Still, this new policy falls short.

 

Senior enlisted airmen may have had honorable intentions when they combined Indian chief headdresses with their Air Force chief chevrons.

 

Many American Indians, however, don’t see this as an honor, but as cultural exploitation. Some even see the use of eagle feathers and headdresses as sacrilegious.

 

Indian religious symbols should be treated with the same respect as the Christian cross, the Star of David or any other religious symbol. This holds true not only for the chiefs groups that use the headdresses, but also for the 335th Fighter Squadron at Seymour Johnson Air Force Base, N.C. The “Chiefs,” as they are known, also have the distinction of  being the world’s leading MiG killers — let that become their new logo.

 

This policy also should extend to the 8th Flying Training Squadron at Vance Air Force Base, Okla. Its cartoon image of an American Indian — complete with a single feather and tomahawk — is stereotypical and degrading.

 

That’s not to say the U.S. military and American Indian heritage are mutually exclusive. The Air Force Thunderbirds do an admirable job of honoring both.

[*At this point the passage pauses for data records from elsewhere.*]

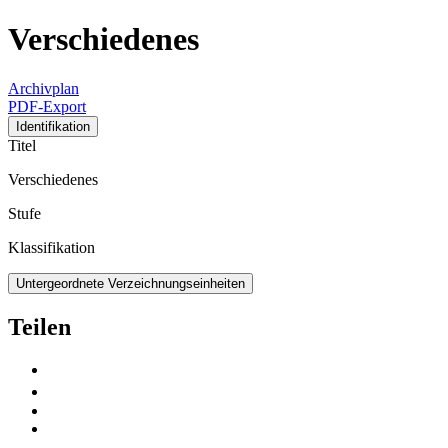
Verschiedenes
Archivplan
PDF-Export
Identifikation
Titel
Verschiedenes
Stufe
Klassifikation
Untergeordnete Verzeichnungseinheiten
Teilen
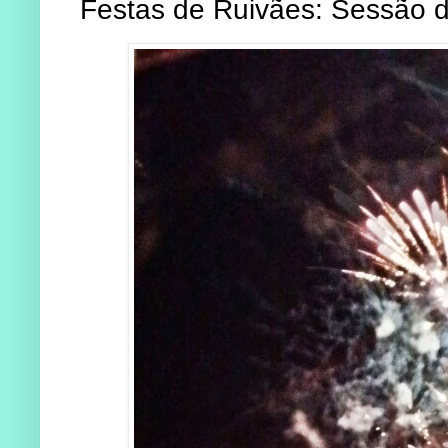
Festas de Ruivães: Sessão 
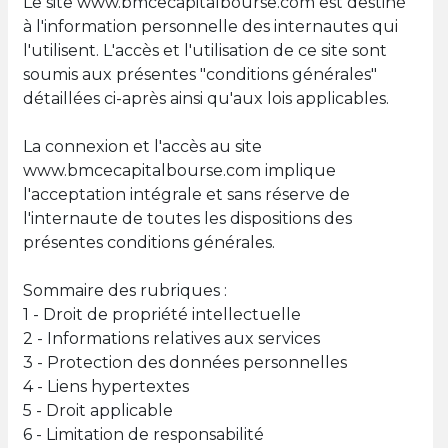
Le site www.bmcecapitalbourse.com est destiné
à l'information personnelle des internautes qui
l'utilisent. L'accès et l'utilisation de ce site sont
soumis aux présentes "conditions générales"
détaillées ci-après ainsi qu'aux lois applicables.
La connexion et l'accès au site
www.bmcecapitalbourse.com implique
l'acceptation intégrale et sans réserve de
l'internaute de toutes les dispositions des
présentes conditions générales.
Sommaire des rubriques :
1 - Droit de propriété intellectuelle
2 - Informations relatives aux services
3 - Protection des données personnelles
4 - Liens hypertextes
5 - Droit applicable
6 - Limitation de responsabilité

The unit selected a mythical American Indian legend, not a religious symbol, and has been careful to appropriately display that heritage. Indeed, American Indians have commended the unit for this

effort.

 

Murray’s new rule rightly stops airmen from using taxpayer dollars to buy items that contain American Indian symbols, but it does not stop them from displaying these items. In fact, Murray has an American Indian statue in his Pentagon office, given to him when he was promoted to chief.

 

It’s time the Air Force truly honored the heritage of American Indians. To do this, it must stop using their religious symbols, and stop presenting American Indians in degrading ways.